The help for "default" nor "sloppy" options does not mention anything about whether or not changes to scripts are checked (I have the latest version installed from master):
"default": skips modules whose status have not been changed since previous execution. "sloppy": skips modules whose output timestamp are newer than their upstream modules output. "none": executes DSC from scratch.

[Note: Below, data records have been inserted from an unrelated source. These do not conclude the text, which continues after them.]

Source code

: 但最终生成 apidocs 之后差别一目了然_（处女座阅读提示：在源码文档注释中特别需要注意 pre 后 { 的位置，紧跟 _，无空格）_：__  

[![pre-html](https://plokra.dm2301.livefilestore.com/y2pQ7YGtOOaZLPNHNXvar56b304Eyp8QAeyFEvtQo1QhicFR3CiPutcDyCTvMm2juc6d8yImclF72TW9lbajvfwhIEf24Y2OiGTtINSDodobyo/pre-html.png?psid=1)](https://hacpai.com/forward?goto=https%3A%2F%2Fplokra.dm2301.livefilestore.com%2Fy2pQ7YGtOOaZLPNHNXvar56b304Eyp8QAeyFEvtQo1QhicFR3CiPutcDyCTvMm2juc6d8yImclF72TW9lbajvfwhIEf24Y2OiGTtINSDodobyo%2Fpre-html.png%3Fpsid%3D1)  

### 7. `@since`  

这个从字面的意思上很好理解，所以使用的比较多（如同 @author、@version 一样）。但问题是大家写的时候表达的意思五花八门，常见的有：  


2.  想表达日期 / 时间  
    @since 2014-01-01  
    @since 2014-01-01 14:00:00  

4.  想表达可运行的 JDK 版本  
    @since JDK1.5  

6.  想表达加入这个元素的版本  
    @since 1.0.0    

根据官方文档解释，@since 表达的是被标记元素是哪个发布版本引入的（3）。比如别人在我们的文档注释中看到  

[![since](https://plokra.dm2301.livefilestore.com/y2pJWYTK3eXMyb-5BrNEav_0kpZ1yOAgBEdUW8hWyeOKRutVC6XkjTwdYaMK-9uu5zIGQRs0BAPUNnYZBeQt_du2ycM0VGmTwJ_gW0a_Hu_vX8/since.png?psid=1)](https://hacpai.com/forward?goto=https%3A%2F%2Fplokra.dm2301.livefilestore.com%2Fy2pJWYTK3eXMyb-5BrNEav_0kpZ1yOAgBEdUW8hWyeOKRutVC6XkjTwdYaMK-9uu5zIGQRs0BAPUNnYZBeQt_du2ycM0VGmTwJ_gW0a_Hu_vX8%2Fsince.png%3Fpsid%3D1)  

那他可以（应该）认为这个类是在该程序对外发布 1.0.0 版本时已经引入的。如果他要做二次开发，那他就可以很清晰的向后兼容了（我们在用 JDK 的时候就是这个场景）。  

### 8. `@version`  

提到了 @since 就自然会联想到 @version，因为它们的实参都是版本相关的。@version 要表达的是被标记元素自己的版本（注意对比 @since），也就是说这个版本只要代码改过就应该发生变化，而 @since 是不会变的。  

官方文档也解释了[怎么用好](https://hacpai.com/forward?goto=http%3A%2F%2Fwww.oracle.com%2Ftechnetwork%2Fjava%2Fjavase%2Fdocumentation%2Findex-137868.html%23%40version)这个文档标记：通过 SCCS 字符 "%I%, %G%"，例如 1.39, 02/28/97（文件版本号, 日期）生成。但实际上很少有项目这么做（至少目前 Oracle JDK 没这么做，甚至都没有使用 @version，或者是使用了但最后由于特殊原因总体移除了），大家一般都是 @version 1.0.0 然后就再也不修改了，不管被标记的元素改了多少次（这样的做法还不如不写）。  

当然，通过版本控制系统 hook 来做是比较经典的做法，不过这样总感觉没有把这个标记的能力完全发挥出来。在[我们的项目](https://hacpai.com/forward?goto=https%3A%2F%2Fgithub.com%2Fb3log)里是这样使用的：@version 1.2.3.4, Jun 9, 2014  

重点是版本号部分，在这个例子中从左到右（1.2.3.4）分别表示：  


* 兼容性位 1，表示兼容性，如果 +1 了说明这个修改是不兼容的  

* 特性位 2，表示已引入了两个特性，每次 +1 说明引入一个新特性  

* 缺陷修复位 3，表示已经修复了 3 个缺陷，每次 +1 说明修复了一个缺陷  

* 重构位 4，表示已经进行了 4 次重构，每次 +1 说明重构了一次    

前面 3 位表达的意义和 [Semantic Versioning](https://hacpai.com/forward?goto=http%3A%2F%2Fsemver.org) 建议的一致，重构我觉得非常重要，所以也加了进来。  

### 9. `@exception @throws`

Am I looking in the right place?
What I get is :
"sloppy": skips modules whose output timestamp are
newer than their upstream modules output... "sloppy" mode
performs faster check. It is also useful to avoild
rerun when module scripts are changed but the module
outputs are supposed to remain the same. "all" is
useful to recover meta-databases without running
anything. (default: default)
I re-installed again, and I see that text in dsc --help
now.
This is separate issue from #171. The problem is during the process of running each module it takes time to verify / rebuild signatures (with --touch) and it can be quite noticible when there are thousands of jobs. Also at the end of each group of modules all actual output files have to be cached that alone take additional time. All added up for a big benchmark, there can be hours of overhead. This is fine when a benchmark is first executed because the actual computation will take much longer. But is not good when maybe only one or two files in the benchmark have to be re-generated but in order to identify them we need to go over tens (or dozens?) of thousands of files.
@jean997 This is a ticket for your complaint about overhead, that I now have your benchmark example to understand the scale of the problem. Need to work on it. Sorry for the inconveniences!